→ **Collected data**

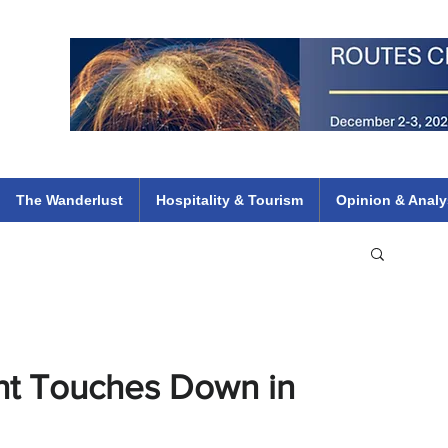
 Flights
ethiopian 737 max kenya airways arik air peace south african dana
e
The Wanderlust
Hospitality & Tourism
Opinion & Analy
ght Touches Down in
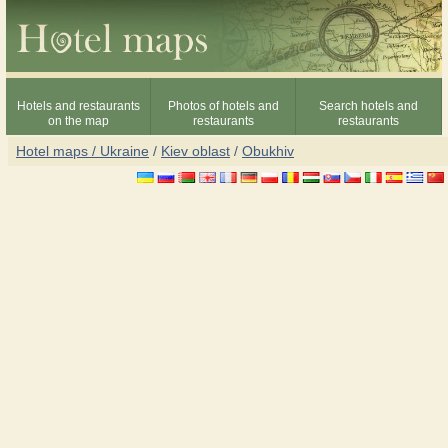
Hotels and restaurants
Photos of hotels and
Search hotels and
on the map
restaurants
restaurants
Hotel maps / Ukraine
/
Kiev oblast
/
Obukhiv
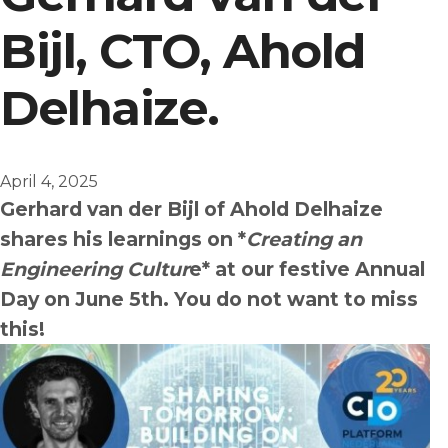
Bijl, CTO, Ahold
English
Dutch
Delhaize.
April 4, 2025
Gerhard van der Bijl of Ahold Delhaize
shares his learnings on *
Creating an
Engineering Cultur
e* at our festive Annual
Day on June 5th. You do not want to miss
this!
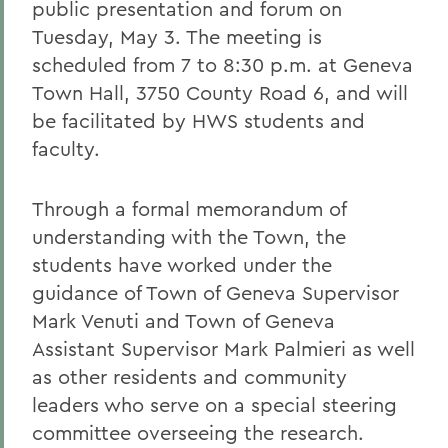
public presentation and forum on
Tuesday, May 3. The meeting is
scheduled from 7 to 8:30 p.m. at Geneva
Town Hall, 3750 County Road 6, and will
be facilitated by HWS students and
faculty.
Through a formal memorandum of
understanding with the Town, the
students have worked under the
guidance of Town of Geneva Supervisor
Mark Venuti and Town of Geneva
Assistant Supervisor Mark Palmieri as well
as other residents and community
leaders who serve on a special steering
committee overseeing the research.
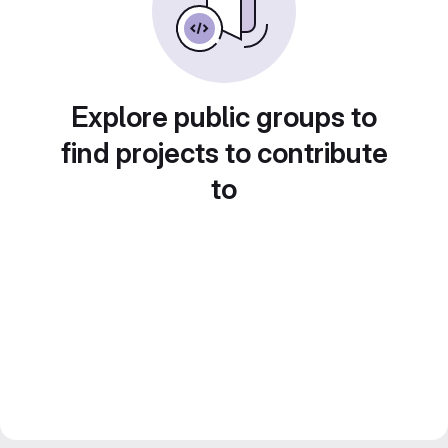
Explore public groups to
find projects to contribute
to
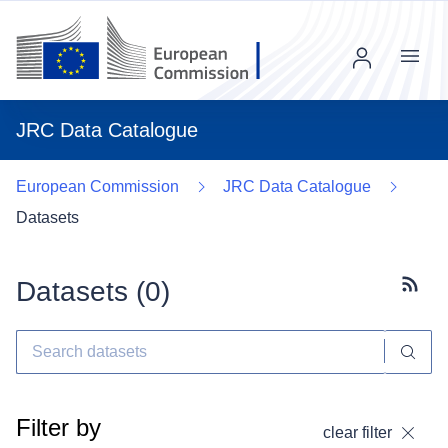
Menu
JRC Data Catalogue
European Commission
JRC Data Catalogue
Datasets
Datasets (
0
)
Subscr
Filter by
clear filter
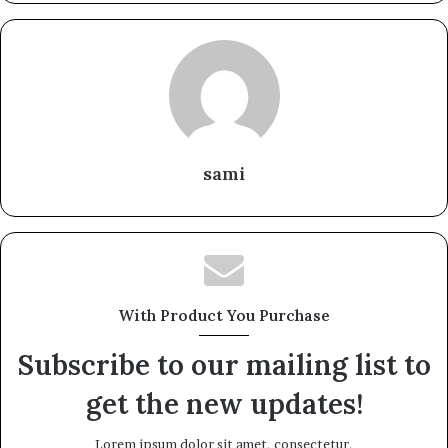
sami
With Product You Purchase
Subscribe to our mailing list to
get the new updates!
Lorem ipsum dolor sit amet, consectetur.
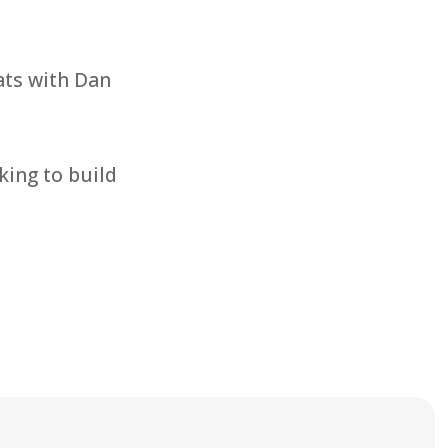
ts with Dan
king to build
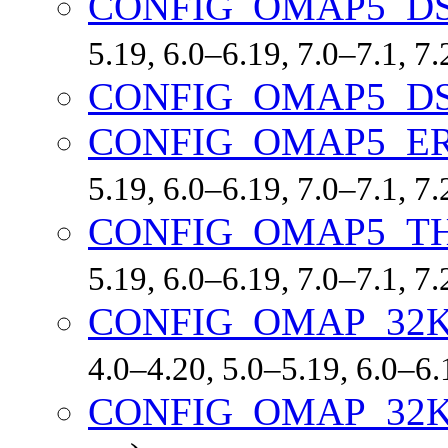
CONFIG_OMAP5_D
5.19, 6.0–6.19, 7.0–7.1, 
CONFIG_OMAP5_D
CONFIG_OMAP5_ER
5.19, 6.0–6.19, 7.0–7.1, 
CONFIG_OMAP5_T
5.19, 6.0–6.19, 7.0–7.1, 
CONFIG_OMAP_32
4.0–4.20, 5.0–5.19, 6.0–6
CONFIG_OMAP_32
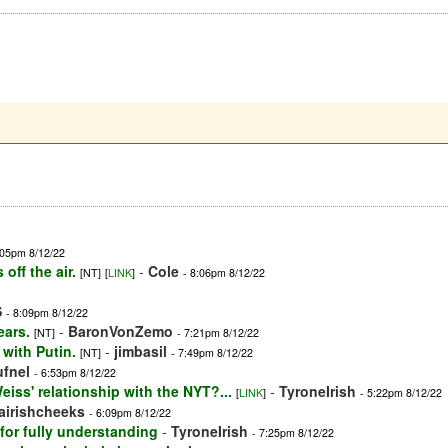
:05pm 8/12/22
off the air.
-
Cole
[NT]
[
LINK
]
- 8:06pm 8/12/22
S
- 8:09pm 8/12/22
ears.
-
BaronVonZemo
[NT]
- 7:21pm 8/12/22
with Putin.
-
jimbasil
[NT]
- 7:49pm 8/12/22
ufnel
- 6:53pm 8/12/22
iss' relationship with the NYT?...
-
TyroneIrish
[
LINK
]
- 5:22pm 8/12/22
iairishcheeks
- 6:09pm 8/12/22
for fully understanding
-
TyroneIrish
- 7:25pm 8/12/22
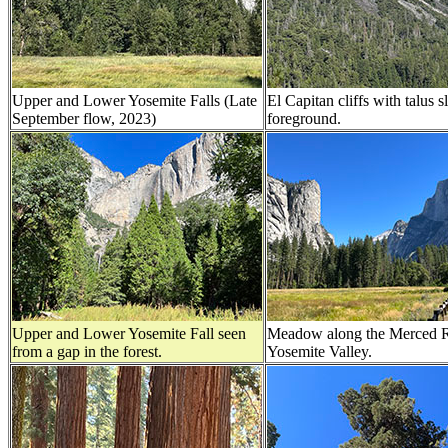
Upper and Lower Yosemite Falls (Late
El Capitan cliffs with talus s
September flow, 2023)
foreground.
Upper and Lower Yosemite Fall seen
Meadow along the Merced R
from a gap in the forest.
Yosemite Valley.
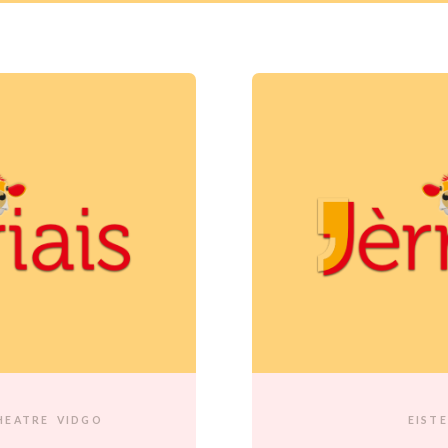
HEATRE
VIDGO
EIST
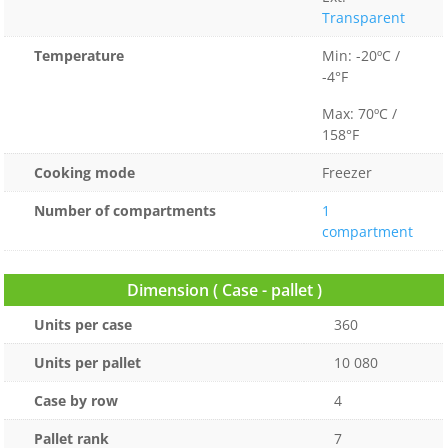
Transparent
Temperature
Min: -20ºC /
-4°F
Max: 70ºC /
158°F
Cooking mode
Freezer
Number of compartments
1
compartment
Dimension ( Case - pallet )
Units per case
360
Units per pallet
10 080
Case by row
4
Pallet rank
7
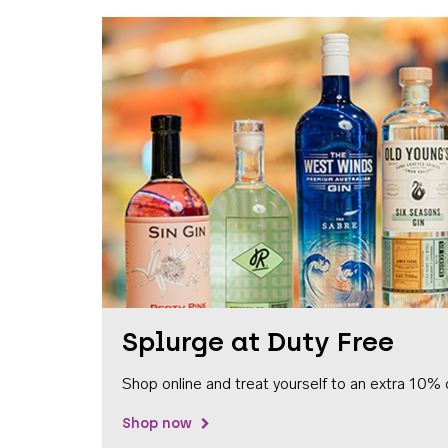
Splurge at Duty Free
Shop online and treat yourself to an extra 10% 
Shop now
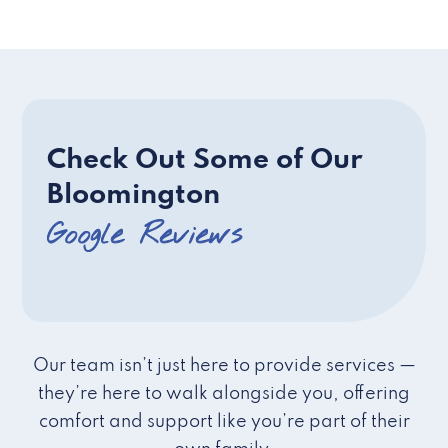
Check Out Some of Our
Bloomington
Google Reviews
Our team isn’t just here to provide services —
they’re here to walk alongside you, offering
comfort and support like you’re part of their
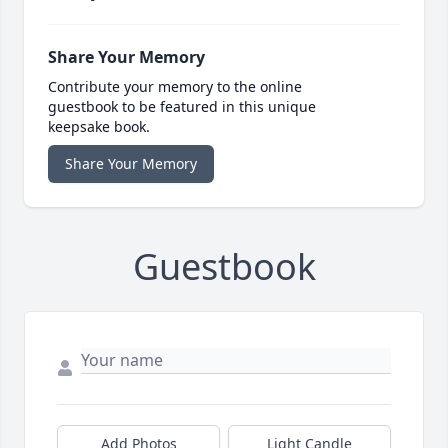
Share Your Memory
Contribute your memory to the online
guestbook to be featured in this unique
keepsake book.
Share Your Memory
Guestbook
Add Photos
Light Candle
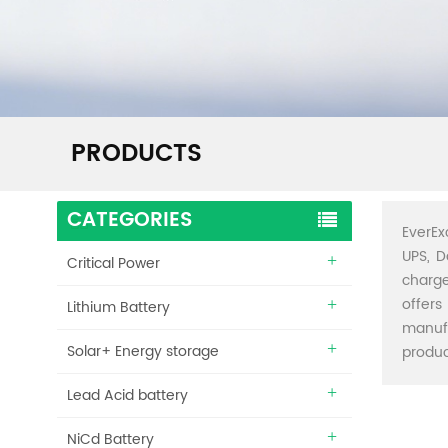
PRODUCTS
CATEGORIES
EverEx
UPS, D
Critical Power
charge
offers
Lithium Battery
manuf
Solar+ Energy storage
produc
Lead Acid battery
NiCd Battery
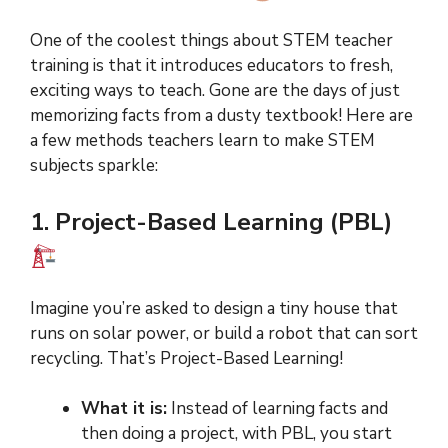
One of the coolest things about STEM teacher
training is that it introduces educators to fresh,
exciting ways to teach. Gone are the days of just
memorizing facts from a dusty textbook! Here are
a few methods teachers learn to make STEM
subjects sparkle:
1. Project-Based Learning (PBL)
Imagine you’re asked to design a tiny house that
runs on solar power, or build a robot that can sort
recycling. That’s Project-Based Learning!
What it is:
Instead of learning facts and
then doing a project, with PBL, you start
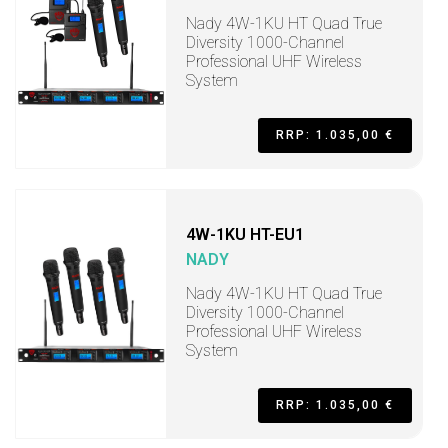
Nady 4W-1KU HT Quad True
Diversity 1000-Channel
Professional UHF Wireless
System
RRP: 1.035,00 €
4W-1KU HT-EU1
NADY
Nady 4W-1KU HT Quad True
Diversity 1000-Channel
Professional UHF Wireless
System
RRP: 1.035,00 €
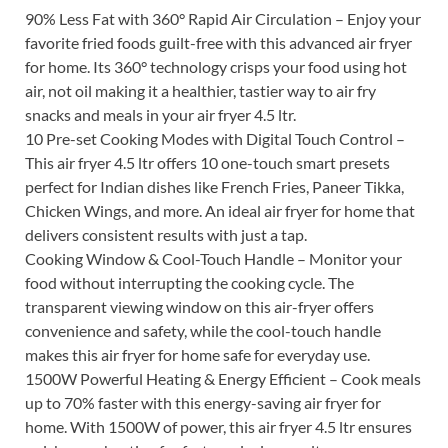
90% Less Fat with 360° Rapid Air Circulation – Enjoy your
favorite fried foods guilt-free with this advanced air fryer
for home. Its 360° technology crisps your food using hot
air, not oil making it a healthier, tastier way to air fry
snacks and meals in your air fryer 4.5 ltr.
10 Pre-set Cooking Modes with Digital Touch Control –
This air fryer 4.5 ltr offers 10 one-touch smart presets
perfect for Indian dishes like French Fries, Paneer Tikka,
Chicken Wings, and more. An ideal air fryer for home that
delivers consistent results with just a tap.
Cooking Window & Cool-Touch Handle – Monitor your
food without interrupting the cooking cycle. The
transparent viewing window on this air-fryer offers
convenience and safety, while the cool-touch handle
makes this air fryer for home safe for everyday use.
1500W Powerful Heating & Energy Efficient – Cook meals
up to 70% faster with this energy-saving air fryer for
home. With 1500W of power, this air fryer 4.5 ltr ensures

→ **Aim of the task**
What you give back should be exactly the lines from the top of the data above down to and including the line with "Upper and Lower Yosemite Falls (Late", minus any pictures.

→ **Result of the task**
 Flights
ethiopian 737 max kenya airways arik air peace south african dana
e
The Wanderlust
Hospitality & Tourism
Opinion & Analy
ght Touches Down in
Hotels and restaurants
Photos of hotels and
Search hotels and
on the map
restaurants
restaurants
Hotel maps / Ukraine
/
Kiev oblast
/
Obukhiv
Bijl, CTO, Ahold
English
Dutch
Delhaize.
April 4, 2025
Gerhard van der Bijl of Ahold Delhaize
shares his learnings on *
Creating an
Engineering Cultur
e* at our festive Annual
Day on June 5th. You do not want to miss
this!
public presentation and forum on
Tuesday, May 3. The meeting is
scheduled from 7 to 8:30 p.m. at Geneva
Town Hall, 3750 County Road 6, and will
be facilitated by HWS students and
faculty.
Through a formal memorandum of
understanding with the Town, the
students have worked under the
guidance of Town of Geneva Supervisor
Mark Venuti and Town of Geneva
Assistant Supervisor Mark Palmieri as well
as other residents and community
leaders who serve on a special steering
committee overseeing the research.
Explore public groups to
find projects to contribute
to
Menu
JRC Data Catalogue
European Commission
JRC Data Catalogue
Datasets
Datasets (
0
)
Subscr
Filter by
clear filter
sami
With Product You Purchase
Subscribe to our mailing list to
get the new updates!
Lorem ipsum dolor sit amet, consectetur.
ts with Dan
king to build
CONFIG_OMAP5_D
5.19, 6.0–6.19, 7.0–7.1, 
CONFIG_OMAP5_D
CONFIG_OMAP5_ER
5.19, 6.0–6.19, 7.0–7.1, 
CONFIG_OMAP5_T
5.19, 6.0–6.19, 7.0–7.1, 
CONFIG_OMAP_32
4.0–4.20, 5.0–5.19, 6.0–6
CONFIG_OMAP_32
:05pm 8/12/22
off the air.
-
Cole
[NT]
[
LINK
]
- 8:06pm 8/12/22
S
- 8:09pm 8/12/22
ears.
-
BaronVonZemo
[NT]
- 7:21pm 8/12/22
with Putin.
-
jimbasil
[NT]
- 7:49pm 8/12/22
ufnel
- 6:53pm 8/12/22
iss' relationship with the NYT?...
-
TyroneIrish
[
LINK
]
- 5:22pm 8/12/22
iairishcheeks
- 6:09pm 8/12/22
for fully understanding
-
TyroneIrish
- 7:25pm 8/12/22
Upper and Lower Yosemite Falls (Late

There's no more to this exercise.